• Task item
Copy every line of the data in which the word "stop" occurs.

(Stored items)
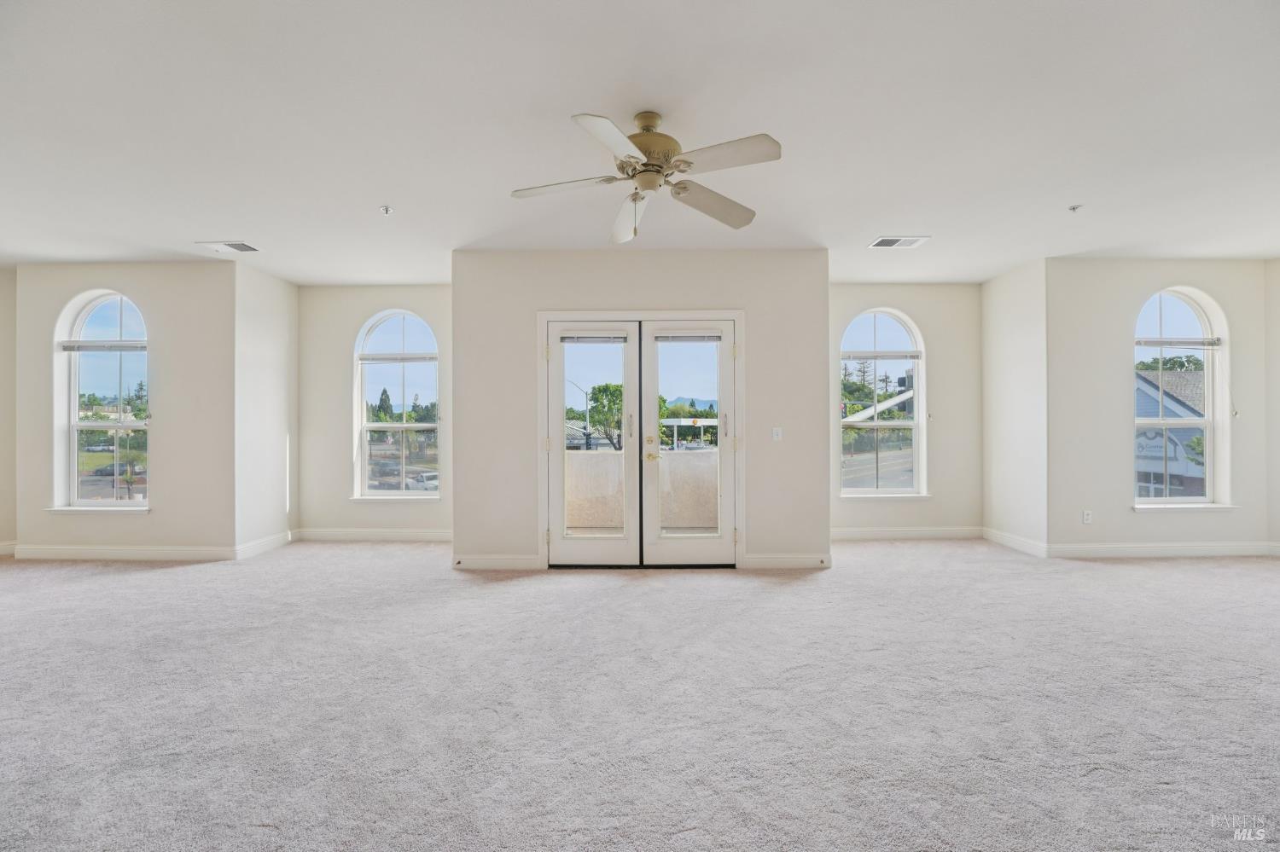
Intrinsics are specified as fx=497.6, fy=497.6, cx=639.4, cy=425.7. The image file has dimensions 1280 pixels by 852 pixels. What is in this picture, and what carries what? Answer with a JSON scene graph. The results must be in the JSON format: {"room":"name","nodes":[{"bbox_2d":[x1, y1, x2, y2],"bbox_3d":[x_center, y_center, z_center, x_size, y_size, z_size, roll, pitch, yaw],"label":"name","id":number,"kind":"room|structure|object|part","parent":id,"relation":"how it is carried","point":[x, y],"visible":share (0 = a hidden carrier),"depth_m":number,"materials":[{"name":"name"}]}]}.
{"room":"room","nodes":[
{"label":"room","id":0,"kind":"room"},
{"bbox_2d":[0,267,16,550],"bbox_3d":[-6.168,-0.138,4.330,0.396,2.738,1.285,0,0,0],"label":"left wall","id":1,"kind":"structure","parent":0,"point":[3,317],"depth_m":4.71,"materials":[{"name":"beige paint"}]},
{"bbox_2d":[0,541,17,555],"bbox_3d":[-6.130,1.149,4.287,0.172,0.129,0.644,0,0,0],"label":"baseboard","id":2,"kind":"structure","parent":1,"relation":"attached to","point":[3,553],"depth_m":4.69,"materials":[{"name":"white paint"}]},
{"bbox_2d":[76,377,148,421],"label":"trees","id":3,"kind":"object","parent":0,"point":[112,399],"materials":[{"name":"green plant"}]},
{"bbox_2d":[11,261,238,558],"bbox_3d":[-4.784,-0.131,4.664,1.986,2.708,0.200,0,0,0],"label":"left wall","id":4,"kind":"structure","parent":0,"point":[156,520],"depth_m":4.59,"materials":[{"name":"paint"}]},
{"bbox_2d":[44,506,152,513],"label":"window sill","id":5,"kind":"structure","parent":4,"relation":"attached to","point":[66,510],"depth_m":4.53,"materials":[{"name":"white paint"}]},
{"bbox_2d":[52,290,152,511],"bbox_3d":[-4.979,-0.217,4.692,0.938,2.086,0.163,0,0,0],"label":"arched window","id":6,"kind":"structure","parent":4,"relation":"in","point":[116,503],"depth_m":4.71,"materials":[{"name":"glass"}]},
{"bbox_2d":[58,339,149,351],"bbox_3d":[-4.942,-0.747,4.622,0.989,0.086,0.058,0,0,0],"label":"window blind","id":7,"kind":"object","parent":6,"relation":"attached to","point":[96,349],"visible":0.95,"depth_m":4.61,"materials":[{"name":"white plastic"}]},
{"bbox_2d":[11,544,234,560],"bbox_3d":[-4.741,1.166,4.558,2.087,0.121,0.016,0,0,0],"label":"baseboard","id":8,"kind":"structure","parent":4,"relation":"attached to","point":[84,553],"depth_m":4.55,"materials":[{"name":"white paint"}]},
{"bbox_2d":[234,260,296,556],"bbox_3d":[-3.711,-0.138,4.963,0.178,2.739,0.926,0,0,0],"label":"left side wall","id":9,"kind":"structure","parent":0,"point":[276,513],"depth_m":4.83,"materials":[{"name":"white paint"}]},
{"bbox_2d":[236,529,296,558],"bbox_3d":[-3.657,1.164,4.929,0.016,0.125,0.816,0,0,0],"label":"baseboard","id":10,"kind":"structure","parent":9,"relation":"attached to","point":[276,543],"depth_m":4.86,"materials":[{"name":"white paint"}]},
{"bbox_2d":[296,281,454,536],"bbox_3d":[-2.700,-0.156,5.356,2.203,2.760,0.173,0,0,0],"label":"wall","id":11,"kind":"structure","parent":0,"point":[359,314],"depth_m":5.31,"materials":[{"name":"paint"}]},
{"bbox_2d":[294,528,452,540],"bbox_3d":[-2.656,1.164,5.299,2.053,0.122,0.015,0,0,0],"label":"baseboard","id":12,"kind":"structure","parent":11,"relation":"attached to","point":[364,535],"depth_m":5.30,"materials":[{"name":"white paint"}]},
{"bbox_2d":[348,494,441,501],"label":"window sill","id":13,"kind":"structure","parent":11,"relation":"attached to","point":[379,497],"depth_m":5.24,"materials":[{"name":"white paint"}]},
{"bbox_2d":[352,308,441,498],"bbox_3d":[-2.582,-0.219,5.373,0.996,2.136,0.164,0,0,0],"label":"arched window","id":14,"kind":"structure","parent":11,"relation":"in","point":[397,314],"depth_m":5.40,"materials":[{"name":"glass"}]},
{"bbox_2d":[357,353,437,361],"bbox_3d":[-2.603,-0.742,5.380,1.093,0.084,0.052,0,0,0],"label":"window blind","id":15,"kind":"object","parent":14,"relation":"attached to","point":[371,358],"visible":0.97,"depth_m":5.37,"materials":[{"name":"white"}]},
{"bbox_2d":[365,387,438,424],"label":"trees","id":16,"kind":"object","parent":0,"point":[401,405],"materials":[{"name":"green plant"}]},
{"bbox_2d":[0,540,1279,851],"bbox_3d":[-0.253,1.244,2.294,11.404,0.114,8.034,0,0,0],"label":"carpet floor","id":17,"kind":"structure","parent":0,"point":[131,580],"depth_m":2.12,"materials":[{"name":"grey carpet"}]},
{"bbox_2d":[0,0,1279,282],"bbox_3d":[-0.220,-1.581,2.383,11.407,0.129,7.788,0,0,0],"label":"ceiling","id":18,"kind":"structure","parent":0,"point":[218,222],"depth_m":2.52,"materials":[{"name":"white paint"}]},
{"bbox_2d":[197,239,261,253],"bbox_3d":[-3.402,-1.489,4.144,0.394,0.015,0.251,0,0,0],"label":"ceiling vent","id":19,"kind":"object","parent":18,"relation":"attached to","point":[249,249],"visible":0.99,"depth_m":4.12,"materials":[{"name":"white metal"}]},
{"bbox_2d":[379,204,392,214],"bbox_3d":[-1.743,-1.478,3.417,0.071,0.041,0.070,0,0,0],"label":"sprinkler head","id":20,"kind":"object","parent":18,"relation":"attached to","point":[386,210],"visible":0.98,"depth_m":3.41},
{"bbox_2d":[510,107,781,243],"bbox_3d":[0.027,-1.210,2.409,1.263,0.584,1.257,0,0,0],"label":"ceiling fan","id":21,"kind":"object","parent":18,"relation":"hanging from","point":[637,137],"visible":0.98,"depth_m":2.34,"materials":[{"name":"white metal"}]},
{"bbox_3d":[-0.391,-1.150,2.422,0.554,0.039,0.276,0,0,0],"label":"blade","id":22,"kind":"part","parent":21,"relation":"part of","materials":[{"name":"white wood"}]},
{"bbox_3d":[-0.119,-1.132,2.024,0.307,0.048,0.506,0,0,0],"label":"blade","id":23,"kind":"part","parent":21,"relation":"part of","materials":[{"name":"white wood"}]},
{"bbox_3d":[-0.057,-1.112,2.677,0.223,0.091,0.592,0,0,0],"label":"blade","id":24,"kind":"part","parent":21,"relation":"part of","materials":[{"name":"white wood"}]},
{"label":"motor housing","id":25,"kind":"part","parent":21,"relation":"part of","materials":[{"name":"metal"}]},
{"bbox_3d":[0.361,-1.130,2.567,0.476,0.072,0.407,0,0,0],"label":"blade","id":26,"kind":"part","parent":21,"relation":"part of","materials":[{"name":"wood"}]},
{"bbox_3d":[0.361,-1.154,2.147,0.500,0.045,0.329,0,0,0],"label":"blade","id":27,"kind":"part","parent":21,"relation":"part of","materials":[{"name":"white wood"}]},
{"bbox_2d":[868,234,930,249],"bbox_3d":[2.113,-1.500,4.070,0.399,0.015,0.273,0,0,0],"label":"ceiling vent","id":28,"kind":"object","parent":18,"relation":"attached to","point":[885,241],"visible":0.99,"depth_m":4.05,"materials":[{"name":"white metal"}]},
{"bbox_2d":[1067,203,1082,212],"bbox_3d":[3.000,-1.498,3.424,0.071,0.039,0.070,0,0,0],"label":"sprinkler head","id":29,"kind":"object","parent":18,"relation":"attached to","point":[1073,207],"visible":0.98,"depth_m":3.42},
{"bbox_2d":[451,248,829,575],"bbox_3d":[0.010,-0.146,4.334,3.157,2.715,0.188,0,0,0],"label":"center wall","id":30,"kind":"structure","parent":0,"point":[805,540],"depth_m":4.27,"materials":[{"name":"paint"}]},
{"bbox_2d":[453,554,543,569],"bbox_3d":[-1.238,1.154,4.219,0.791,0.122,0.015,0,0,0],"label":"baseboard","id":31,"kind":"structure","parent":30,"relation":"attached to","point":[477,560],"depth_m":4.21,"materials":[{"name":"white paint"}]},
{"bbox_2d":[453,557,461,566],"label":"door stop","id":32,"kind":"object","parent":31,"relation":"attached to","point":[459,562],"visible":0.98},
{"bbox_2d":[537,311,744,568],"bbox_3d":[0.037,0.126,4.324,1.902,2.171,0.183,0,0,0],"label":"door frame","id":33,"kind":"structure","parent":30,"relation":"attached to","point":[735,314],"depth_m":4.26,"materials":[{"name":"white paint"}]},
{"bbox_2d":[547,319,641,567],"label":"door","id":34,"kind":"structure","parent":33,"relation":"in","point":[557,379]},
{"bbox_2d":[558,333,628,343],"bbox_3d":[-0.389,-0.735,4.199,0.595,0.073,0.046,0,0,0],"label":"door blind","id":35,"kind":"object","parent":34,"relation":"attached to","point":[579,339],"visible":0.98,"depth_m":4.19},
{"bbox_2d":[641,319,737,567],"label":"door","id":36,"kind":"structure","parent":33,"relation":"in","point":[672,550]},
{"bbox_2d":[653,332,721,342],"bbox_3d":[0.413,-0.748,4.214,0.674,0.082,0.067,0,0,0],"label":"door blind","id":37,"kind":"object","parent":36,"relation":"attached to","point":[697,336],"visible":0.97,"depth_m":4.21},
{"bbox_2d":[771,426,782,440],"bbox_3d":[1.157,0.069,4.181,0.071,0.115,0.016,0,0,0],"label":"light switch","id":38,"kind":"object","parent":30,"relation":"attached to","point":[775,436],"visible":0.98,"depth_m":4.18,"materials":[{"name":"white plastic"}]},
{"bbox_2d":[741,553,832,569],"bbox_3d":[1.281,1.149,4.235,0.776,0.122,0.015,0,0,0],"label":"baseboard","id":39,"kind":"structure","parent":30,"relation":"attached to","point":[802,560],"depth_m":4.23,"materials":[{"name":"white paint"}]},
{"bbox_2d":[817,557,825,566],"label":"door stop","id":40,"kind":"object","parent":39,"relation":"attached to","point":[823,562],"visible":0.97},
{"bbox_2d":[829,282,978,536],"bbox_3d":[2.764,-0.169,5.375,2.086,2.769,0.171,0,0,0],"label":"wall","id":41,"kind":"structure","parent":0,"point":[925,317],"depth_m":5.32,"materials":[{"name":"paint"}]},
{"bbox_2d":[837,307,926,498],"bbox_3d":[2.603,-0.213,5.389,1.010,2.142,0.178,0,0,0],"label":"arched window","id":42,"kind":"structure","parent":41,"relation":"in","point":[885,314],"depth_m":5.41,"materials":[{"name":"glass"}]},
{"bbox_2d":[840,350,923,359],"bbox_3d":[2.572,-0.754,5.312,0.890,0.082,0.048,0,0,0],"label":"window blind","id":43,"kind":"object","parent":42,"relation":"attached to","point":[845,356],"visible":0.98,"depth_m":5.30,"materials":[{"name":"white"}]},
{"bbox_2d":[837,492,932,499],"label":"window sill","id":44,"kind":"structure","parent":41,"relation":"attached to","point":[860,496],"depth_m":5.25,"materials":[{"name":"white paint"}]},
{"bbox_2d":[831,526,983,540],"bbox_3d":[2.730,1.148,5.299,2.188,0.124,0.016,0,0,0],"label":"baseboard","id":45,"kind":"structure","parent":41,"relation":"attached to","point":[865,532],"depth_m":5.30,"materials":[{"name":"white paint"}]},
{"bbox_2d":[982,256,1047,555],"bbox_3d":[3.725,-0.158,4.946,0.183,2.744,0.958,0,0,0],"label":"right side wall","id":46,"kind":"structure","parent":0,"point":[1010,324],"depth_m":4.82,"materials":[{"name":"white paint"}]},
{"bbox_2d":[982,527,1046,557],"bbox_3d":[3.685,1.145,4.938,0.016,0.124,0.859,0,0,0],"label":"baseboard","id":47,"kind":"structure","parent":46,"relation":"attached to","point":[1003,540],"depth_m":4.87,"materials":[{"name":"white paint"}]},
{"bbox_2d":[1045,258,1275,556],"bbox_3d":[4.850,-0.164,4.645,2.143,2.731,0.192,0,0,0],"label":"right wall","id":48,"kind":"structure","parent":0,"point":[1206,282],"depth_m":4.58,"materials":[{"name":"paint"}]},
{"bbox_2d":[1082,509,1093,523],"bbox_3d":[4.011,0.819,4.462,0.072,0.116,0.010,0,0,0],"label":"wall socket","id":49,"kind":"object","parent":48,"relation":"attached to","point":[1085,515],"visible":0.99,"depth_m":4.46,"materials":[{"name":"white plastic"}]},
{"bbox_2d":[1049,541,1279,557],"bbox_3d":[4.851,1.138,4.560,2.131,0.120,0.017,0,0,0],"label":"baseboard","id":50,"kind":"structure","parent":48,"relation":"attached to","point":[1171,553],"depth_m":4.55,"materials":[{"name":"white paint"}]},
{"bbox_2d":[1132,288,1229,509],"bbox_3d":[5.088,-0.236,4.746,0.970,2.133,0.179,0,0,0],"label":"arched window","id":51,"kind":"structure","parent":48,"relation":"in","point":[1208,423],"depth_m":4.77,"materials":[{"name":"white glass"}]},
{"bbox_2d":[1135,337,1222,348],"bbox_3d":[5.023,-0.781,4.654,0.909,0.088,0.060,0,0,0],"label":"window blind","id":52,"kind":"object","parent":51,"relation":"attached to","point":[1213,344],"visible":0.98,"depth_m":4.64,"materials":[{"name":"white"}]},
{"bbox_2d":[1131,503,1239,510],"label":"window sill","id":53,"kind":"structure","parent":48,"relation":"attached to","point":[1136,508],"depth_m":4.60,"materials":[{"name":"white paint"}]},
{"bbox_2d":[1265,258,1279,549],"bbox_3d":[5.843,-0.167,3.362,0.187,2.726,3.083,0,0,0],"label":"right wall","id":54,"kind":"structure","parent":0,"point":[1276,326],"depth_m":4.53,"materials":[{"name":"white paint"}]},
{"label":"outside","id":55,"kind":"structure","parent":0,"visible":0},
{"bbox_2d":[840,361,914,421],"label":"trees","id":56,"kind":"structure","parent":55,"point":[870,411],"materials":[{"name":"green plant"}]},
{"label":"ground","id":57,"kind":"structure","parent":55,"visible":0},
{"bbox_2d":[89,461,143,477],"label":"car","id":58,"kind":"object","parent":57,"relation":"on","point":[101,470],"visible":0.62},
{"bbox_2d":[404,471,438,491],"label":"car","id":59,"kind":"object","parent":57,"relation":"on","point":[432,475],"visible":0.57,"materials":[{"name":"white metal"}]},
{"bbox_2d":[569,378,591,452],"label":"street lamp","id":60,"kind":"object","parent":57,"relation":"on","point":[587,443],"visible":0.63,"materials":[{"name":"metal"}]},
{"bbox_2d":[585,382,623,451],"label":"tree","id":61,"kind":"object","parent":57,"relation":"on","point":[614,388],"visible":0.52,"materials":[{"name":"green plant"}]},
{"bbox_2d":[560,450,719,531],"bbox_3d":[0.052,0.806,5.789,3.835,1.004,0.163,0,0,0],"label":"balcony wall","id":62,"kind":"structure","parent":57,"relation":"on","point":[574,473],"depth_m":5.75,"materials":[{"name":"beige"}]},
{"bbox_2d":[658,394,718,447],"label":"trees","id":63,"kind":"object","parent":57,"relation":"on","point":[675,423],"visible":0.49,"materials":[{"name":"green plant"}]},
{"bbox_2d":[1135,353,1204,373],"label":"tree","id":64,"kind":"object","parent":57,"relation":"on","point":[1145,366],"visible":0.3,"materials":[{"name":"green plant"}]},
{"bbox_2d":[1134,366,1207,497],"label":"house","id":65,"kind":"structure","parent":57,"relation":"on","point":[1171,466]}
]}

• Output
{"bbox_2d":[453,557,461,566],"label":"door stop","id":32,"kind":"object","parent":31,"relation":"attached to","point":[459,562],"visible":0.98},
{"bbox_2d":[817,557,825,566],"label":"door stop","id":40,"kind":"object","parent":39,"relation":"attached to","point":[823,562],"visible":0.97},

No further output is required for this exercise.